Le jeu d’échecs et le management

Quel peut être le lien entre le management et les échecs ? C’est la réflexion engagée par Philippe Brun, directeur depuis 1999 du site de STMicroelectronics de Rousset (Bouches-du-Rhône) et joueur d’échecs depuis plus de quarante ans. Merci à Marc qui m’a signalé cet article (voir références à la fin)

Le jeu d’échecs comporte différents pions qui ont chacun une manière de se déplacer. L’objectif du jeu est d’immobiliser le roi. Mais avant tout, les échecs se rapportent à une simulation de bataille, c’est un jeu de position, où il faut être au centre pour contrôler. Dans l’entreprise, il ne faut pas changer de métier de base mais gérer ses positions. Il faut positionner une base, un métier, le construire, puis le consolider.

Le lien entre le management et les échecs, c’est la stratégie. Tout d’abord, même si cela tombe sous le sens, il faut réfléchir avant d’agir, ce qui malheureusement n’est pas toujours le cas en pratique. Il faut laisser le temps à la réflexion de maturer. D’après Lao Tseu, ce serait « agir sans agir ». Deuxième point primordial : l’anticipation. Il faut voir jusqu’à deux ou trois coups d’après, savoir se mettre dans la peau de l’autre et se détacher de soi-même. Cela permet notamment d’avoir toujours un cran d’avance sur la concurrence, ou d’éviter les problèmes en interne qui pourraient déboucher sur des pressions et des conflits. Dans la même veine, il faut, dans la mesure du possible, faire des choix à coups multiples. En d’autres termes, le changement de position génère normalement l’ouverture d’opportunités.

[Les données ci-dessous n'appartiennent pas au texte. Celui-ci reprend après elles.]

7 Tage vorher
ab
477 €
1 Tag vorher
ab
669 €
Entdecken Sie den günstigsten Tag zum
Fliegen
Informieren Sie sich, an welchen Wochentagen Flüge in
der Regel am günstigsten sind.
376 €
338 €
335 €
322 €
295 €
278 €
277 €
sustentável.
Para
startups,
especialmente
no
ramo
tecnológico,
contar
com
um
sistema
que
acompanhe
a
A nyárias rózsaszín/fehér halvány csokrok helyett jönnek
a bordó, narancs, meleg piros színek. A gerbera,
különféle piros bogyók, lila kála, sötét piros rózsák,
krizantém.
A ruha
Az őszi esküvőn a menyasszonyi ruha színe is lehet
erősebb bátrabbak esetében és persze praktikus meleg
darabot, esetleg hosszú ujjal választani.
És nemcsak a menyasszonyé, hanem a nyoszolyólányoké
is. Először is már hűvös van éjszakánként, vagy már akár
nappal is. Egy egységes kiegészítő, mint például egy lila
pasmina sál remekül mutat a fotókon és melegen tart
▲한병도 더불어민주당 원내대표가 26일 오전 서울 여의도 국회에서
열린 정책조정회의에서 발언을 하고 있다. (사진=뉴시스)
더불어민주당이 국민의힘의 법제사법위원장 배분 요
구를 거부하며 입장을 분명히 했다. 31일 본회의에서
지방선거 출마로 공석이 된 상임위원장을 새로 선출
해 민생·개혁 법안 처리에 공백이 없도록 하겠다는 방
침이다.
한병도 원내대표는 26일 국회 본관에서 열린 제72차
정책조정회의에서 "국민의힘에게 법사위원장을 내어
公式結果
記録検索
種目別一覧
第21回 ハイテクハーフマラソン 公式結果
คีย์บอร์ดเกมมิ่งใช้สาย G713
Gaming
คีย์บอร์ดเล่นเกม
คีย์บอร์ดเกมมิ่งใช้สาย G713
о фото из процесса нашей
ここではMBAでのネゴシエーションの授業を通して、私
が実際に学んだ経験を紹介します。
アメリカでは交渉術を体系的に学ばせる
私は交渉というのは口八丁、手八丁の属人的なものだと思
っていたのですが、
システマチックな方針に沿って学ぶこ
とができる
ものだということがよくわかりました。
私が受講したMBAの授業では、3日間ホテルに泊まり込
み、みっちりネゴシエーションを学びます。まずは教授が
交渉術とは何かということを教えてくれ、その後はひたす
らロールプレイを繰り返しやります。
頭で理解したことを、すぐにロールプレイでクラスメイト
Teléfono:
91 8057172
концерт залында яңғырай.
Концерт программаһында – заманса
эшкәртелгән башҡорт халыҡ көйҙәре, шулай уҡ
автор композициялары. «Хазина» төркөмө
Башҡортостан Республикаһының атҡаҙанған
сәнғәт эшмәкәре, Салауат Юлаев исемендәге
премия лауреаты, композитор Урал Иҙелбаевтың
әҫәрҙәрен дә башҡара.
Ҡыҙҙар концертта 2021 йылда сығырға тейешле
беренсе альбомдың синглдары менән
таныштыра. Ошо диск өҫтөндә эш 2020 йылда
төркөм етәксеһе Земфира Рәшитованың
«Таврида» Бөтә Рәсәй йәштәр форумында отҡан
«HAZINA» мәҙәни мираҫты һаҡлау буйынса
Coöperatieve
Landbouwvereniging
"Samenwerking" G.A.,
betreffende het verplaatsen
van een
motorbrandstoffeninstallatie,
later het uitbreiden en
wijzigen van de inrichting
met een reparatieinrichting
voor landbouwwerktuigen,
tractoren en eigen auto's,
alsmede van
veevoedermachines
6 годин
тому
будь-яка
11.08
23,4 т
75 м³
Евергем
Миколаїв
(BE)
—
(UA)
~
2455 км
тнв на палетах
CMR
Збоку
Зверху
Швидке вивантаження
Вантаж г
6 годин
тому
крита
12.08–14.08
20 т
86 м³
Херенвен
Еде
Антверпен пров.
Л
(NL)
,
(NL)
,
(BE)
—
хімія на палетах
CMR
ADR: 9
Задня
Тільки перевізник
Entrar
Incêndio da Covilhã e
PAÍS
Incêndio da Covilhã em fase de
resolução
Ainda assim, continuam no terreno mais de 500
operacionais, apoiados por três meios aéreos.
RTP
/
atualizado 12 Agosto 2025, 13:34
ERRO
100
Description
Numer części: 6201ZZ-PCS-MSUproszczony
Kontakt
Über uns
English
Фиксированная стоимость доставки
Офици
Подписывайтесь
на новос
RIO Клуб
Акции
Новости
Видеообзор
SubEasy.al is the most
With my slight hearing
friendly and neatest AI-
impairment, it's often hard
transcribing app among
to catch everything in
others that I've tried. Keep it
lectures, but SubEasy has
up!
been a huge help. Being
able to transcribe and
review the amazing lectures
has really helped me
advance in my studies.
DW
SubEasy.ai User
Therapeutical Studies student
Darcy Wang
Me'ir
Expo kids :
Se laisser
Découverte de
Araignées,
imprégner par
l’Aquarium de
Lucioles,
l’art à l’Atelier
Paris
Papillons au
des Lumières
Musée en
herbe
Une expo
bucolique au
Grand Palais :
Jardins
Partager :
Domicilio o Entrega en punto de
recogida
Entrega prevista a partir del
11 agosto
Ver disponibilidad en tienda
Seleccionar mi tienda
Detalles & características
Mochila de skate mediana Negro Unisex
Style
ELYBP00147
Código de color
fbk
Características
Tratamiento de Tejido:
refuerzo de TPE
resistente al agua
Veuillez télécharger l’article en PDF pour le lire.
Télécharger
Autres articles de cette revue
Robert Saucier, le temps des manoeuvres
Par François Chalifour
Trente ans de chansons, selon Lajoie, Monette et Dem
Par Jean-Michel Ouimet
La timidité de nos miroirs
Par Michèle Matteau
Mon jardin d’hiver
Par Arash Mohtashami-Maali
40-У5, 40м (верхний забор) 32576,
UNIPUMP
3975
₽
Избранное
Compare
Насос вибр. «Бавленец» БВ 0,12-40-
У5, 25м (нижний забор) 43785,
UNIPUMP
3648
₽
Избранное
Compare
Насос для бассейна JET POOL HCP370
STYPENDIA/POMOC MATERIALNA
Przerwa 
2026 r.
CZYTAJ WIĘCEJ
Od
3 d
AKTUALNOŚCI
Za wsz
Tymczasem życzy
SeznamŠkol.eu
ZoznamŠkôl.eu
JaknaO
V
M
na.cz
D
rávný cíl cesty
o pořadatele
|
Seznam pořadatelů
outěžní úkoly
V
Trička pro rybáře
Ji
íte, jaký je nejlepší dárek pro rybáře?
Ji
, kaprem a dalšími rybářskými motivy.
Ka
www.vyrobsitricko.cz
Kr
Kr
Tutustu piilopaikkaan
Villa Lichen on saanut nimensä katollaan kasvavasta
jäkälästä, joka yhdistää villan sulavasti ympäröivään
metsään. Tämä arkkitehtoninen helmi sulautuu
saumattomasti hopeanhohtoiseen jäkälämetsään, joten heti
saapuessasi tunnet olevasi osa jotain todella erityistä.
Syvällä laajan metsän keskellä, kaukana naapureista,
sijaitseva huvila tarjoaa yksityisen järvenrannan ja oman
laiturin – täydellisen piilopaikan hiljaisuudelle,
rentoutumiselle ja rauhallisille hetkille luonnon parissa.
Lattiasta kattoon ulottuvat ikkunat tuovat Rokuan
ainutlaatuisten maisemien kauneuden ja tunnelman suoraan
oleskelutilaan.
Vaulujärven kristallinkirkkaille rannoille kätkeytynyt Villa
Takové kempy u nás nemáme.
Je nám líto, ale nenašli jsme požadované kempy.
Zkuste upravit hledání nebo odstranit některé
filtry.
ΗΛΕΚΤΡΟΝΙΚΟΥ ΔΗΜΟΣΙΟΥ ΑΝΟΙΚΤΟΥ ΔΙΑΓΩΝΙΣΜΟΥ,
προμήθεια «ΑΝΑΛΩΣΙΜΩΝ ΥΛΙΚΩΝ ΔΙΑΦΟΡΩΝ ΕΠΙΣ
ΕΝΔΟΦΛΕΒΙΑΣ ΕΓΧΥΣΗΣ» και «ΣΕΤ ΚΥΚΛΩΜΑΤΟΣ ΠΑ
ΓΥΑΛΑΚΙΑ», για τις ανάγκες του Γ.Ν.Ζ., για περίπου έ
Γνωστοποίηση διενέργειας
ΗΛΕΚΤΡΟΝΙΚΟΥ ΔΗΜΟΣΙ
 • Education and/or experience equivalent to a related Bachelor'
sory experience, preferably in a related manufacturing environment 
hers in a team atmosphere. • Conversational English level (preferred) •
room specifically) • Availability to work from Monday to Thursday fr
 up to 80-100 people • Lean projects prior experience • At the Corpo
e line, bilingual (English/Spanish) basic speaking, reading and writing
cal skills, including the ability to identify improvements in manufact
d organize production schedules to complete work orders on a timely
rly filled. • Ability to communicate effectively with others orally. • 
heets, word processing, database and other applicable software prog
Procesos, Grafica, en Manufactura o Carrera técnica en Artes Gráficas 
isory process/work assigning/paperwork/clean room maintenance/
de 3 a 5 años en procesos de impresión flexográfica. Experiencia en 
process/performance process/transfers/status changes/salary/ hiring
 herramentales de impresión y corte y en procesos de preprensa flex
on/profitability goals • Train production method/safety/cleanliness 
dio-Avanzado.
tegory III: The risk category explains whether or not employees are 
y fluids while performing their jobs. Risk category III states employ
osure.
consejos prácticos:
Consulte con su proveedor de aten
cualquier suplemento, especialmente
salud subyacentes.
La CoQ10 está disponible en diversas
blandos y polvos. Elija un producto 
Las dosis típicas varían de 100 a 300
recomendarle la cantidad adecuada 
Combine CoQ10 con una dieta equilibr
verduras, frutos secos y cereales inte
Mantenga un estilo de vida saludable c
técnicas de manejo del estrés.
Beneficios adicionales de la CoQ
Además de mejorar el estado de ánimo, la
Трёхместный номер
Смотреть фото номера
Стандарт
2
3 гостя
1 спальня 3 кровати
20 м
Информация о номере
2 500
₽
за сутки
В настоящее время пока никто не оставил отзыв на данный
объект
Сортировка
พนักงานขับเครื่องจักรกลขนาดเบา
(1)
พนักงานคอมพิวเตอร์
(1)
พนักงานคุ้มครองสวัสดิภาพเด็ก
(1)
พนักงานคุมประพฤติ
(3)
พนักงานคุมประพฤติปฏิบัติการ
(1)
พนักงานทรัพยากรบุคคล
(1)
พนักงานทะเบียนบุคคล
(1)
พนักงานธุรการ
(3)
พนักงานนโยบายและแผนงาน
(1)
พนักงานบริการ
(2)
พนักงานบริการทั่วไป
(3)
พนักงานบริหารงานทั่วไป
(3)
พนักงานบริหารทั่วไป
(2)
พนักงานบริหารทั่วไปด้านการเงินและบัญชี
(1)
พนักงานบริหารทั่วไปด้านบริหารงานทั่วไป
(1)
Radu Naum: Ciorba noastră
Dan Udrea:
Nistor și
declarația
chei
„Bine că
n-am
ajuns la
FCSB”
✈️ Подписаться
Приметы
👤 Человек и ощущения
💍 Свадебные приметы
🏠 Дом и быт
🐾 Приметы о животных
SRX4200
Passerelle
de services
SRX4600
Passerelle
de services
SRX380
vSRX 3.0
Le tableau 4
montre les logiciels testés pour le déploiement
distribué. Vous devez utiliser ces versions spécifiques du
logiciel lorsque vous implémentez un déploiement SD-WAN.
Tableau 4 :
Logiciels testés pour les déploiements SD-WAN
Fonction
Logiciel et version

Il faut ici faire en sorte que le plus de portes possibles s’ouvrent.

L’intuition raisonnée reste un facteur de réussite, c’est-à-dire faire preuve de rationalité tout en étant intuitif. Le joueur d’échecs anticipe et analyse les différentes possibilités. « Que se passerait-il si je fais tel ou tel déplacement avec ma tour ? » ou « Que se passera-t-il si mon adversaire prend mon fou ? », se demande-t-il. Un comportement à reproduire en dehors du contexte du jeu : un manager devrait ainsi réfléchir comme un joueur d’échecs, pour prendre les bonnes décisions.

Le savoir rationnel est trop complexe, et l’intuition permet de compenser le fait que nous n’ayons pas les capacités d’analyse et de vitesse de l’ordinateur. Intuitivement on définit plusieurs options tactiques, puis on les analyse chacune. C’est là qu’intervient la créativité. Le manager doit apprendre à appréhender différemment le passé et le présent, afin de prendre la bonne décision au moment opportun. L’histoire est considérée comme une longue ligne, dont le seul aboutissement est le moment présent, une ligne évidente et la seule correcte. Quand on anticipe, on appréhende de la même façon une histoire future, qu’on appelle ‘pronostic de base’. En réalité, plusieurs scénarios sont plausibles. Or, la plupart des pronostics de base ne prennent pas en considération le facteur du hasard. Une erreur, car en pratique, le hasard joue souvent un rôle déterminant.

En définitive, il ne faut être ni blanc, ni noir. Mais attention, la stratégie doit rester cohérente. Il faut définir sa propre stratégie et ensuite l’adapter à l’environnement, ne pas en changer en cours de route. Il ne faut pas se laisser embarquer par la dictature de l’environnement. Aux échecs il faut connaître la stratégie de l’autre et parfois jouer un coup pour voir.

Pendant une partie d’échecs, le joueur envisage plusieurs scénarios du genre « Que se passerait-il si… ». Il choisit l’avenir le plus intéressant et fait le meilleur coup pour que cet avenir se concrétise. C’est exactement pareil dans le monde des affaires. Un exécutif peut postposer sa décision, prendre le temps de réfléchir, considérer un laps de temps plus important de l’histoire, avant de décider. En formulant plusieurs scénarios « Que se passerait-il si… », il peut définir différents scénarios d’avenir.